So what lies in store for 2103? Back to the future is one less than optimistic view. After Apple’s success in constructing a walled garden ring-fenced for several years by an ‘iFence’ consisting of iTunes, Apple Store full of Apple-approved apps, the company has seemingly hardened its stance by dropping support of Google Maps with somewhat disastrous consequences for itself and launched aggressive law suits against its main competitors, all signs of impending weakness as it runs out of new ideas. Meanwhile Twitter has tried the same trick by blocking Instagram, and Instagram in turn has shot itself in the foot by announcing that what you own it owns and what it owns you don’t. Instagram quickly reverted back to its original policy after huge public backlash. Instagram is, of course, owned by Facebook which seems like it has set up a specialist department tasked solely with upsetting its users as far as its imagination allows. Even ‘Don’t be Evil’ Google continues to run the gauntlet of countless regulatory challenges to the way it collects and uses data and allocates search results. Next up they all expand into each other’s gardens and into the worlds of TV and the carrier business. It’s a far cry from those innocent days when the Internet was God’s gift to little people.

But there must be optimism out there somewhere, as Gramsci’s now clichéd remark said, pessimism of the intellect, optimism of the will.
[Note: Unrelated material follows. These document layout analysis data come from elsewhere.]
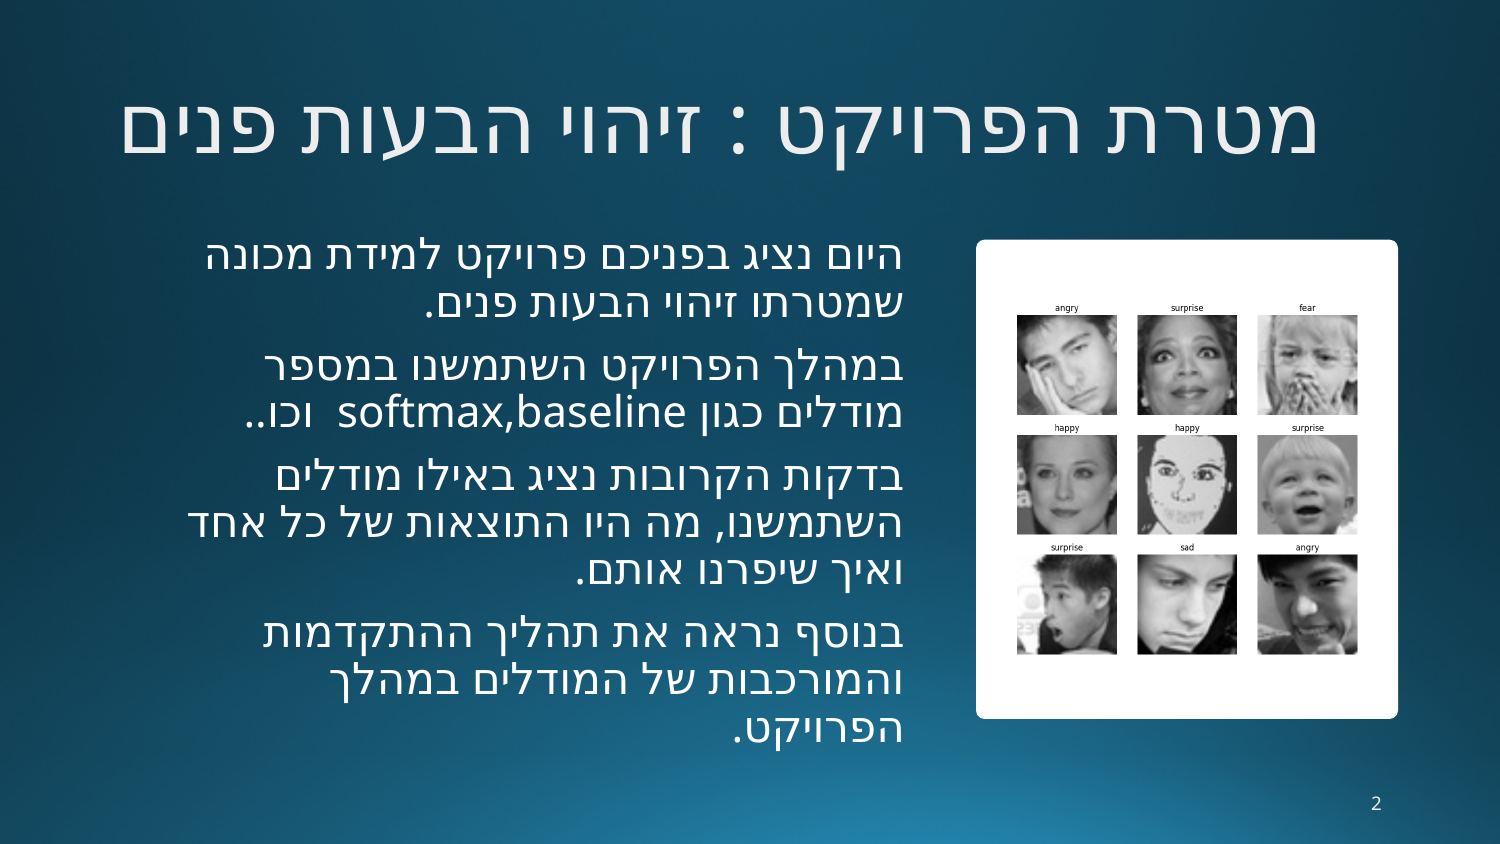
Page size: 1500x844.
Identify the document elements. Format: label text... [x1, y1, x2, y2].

slide_number 2 [1059, 782, 1397, 827]
text_box [974, 238, 1400, 721]
title מטרת הפרויקט : זיהוי הבעות פנים [103, 44, 1397, 208]
picture [1012, 299, 1363, 659]
text_box [0, 0, 1500, 844]
list היום נציג בפניכם פרויקט למידת מכונה שמטרתו זיהוי הבעות פנים. במהלך הפרויקט השתמשנו במספר מודלים כגון softmax,baseline וכו.. בדקות הקרובות נציג באילו מודלים השתמשנו, מה היו התוצאות של כל אחד ואיך שיפרנו אותם. בנוסף נראה את תהליך ההתקדמות והמורכבות של המודלים במהלך הפרויקט. [137, 224, 920, 760]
Well, for starters 55 member states did walk out of the ITU’s sad efforts to rein in the Internet. And Apple, Google and the rest do continue to give us services that make our lives much easier, even if they are driven by profit motives. For the most part these services may be no more than trivial pursuits, but that’s better than law suits. And most of all, we do sense that we haven’t seen anything yet in terms of what could be achieved with apps to address issues such as pollution, rehabilitation of handicapped people, access to education and health facilities of even the poorest on the Earth and so, so much more. The pioneering spirit of the Internet – forget the military aspects – was to address issues of humanity and what the hell, why not think that 2013 could see some resurrect interest in them. Happy 2013.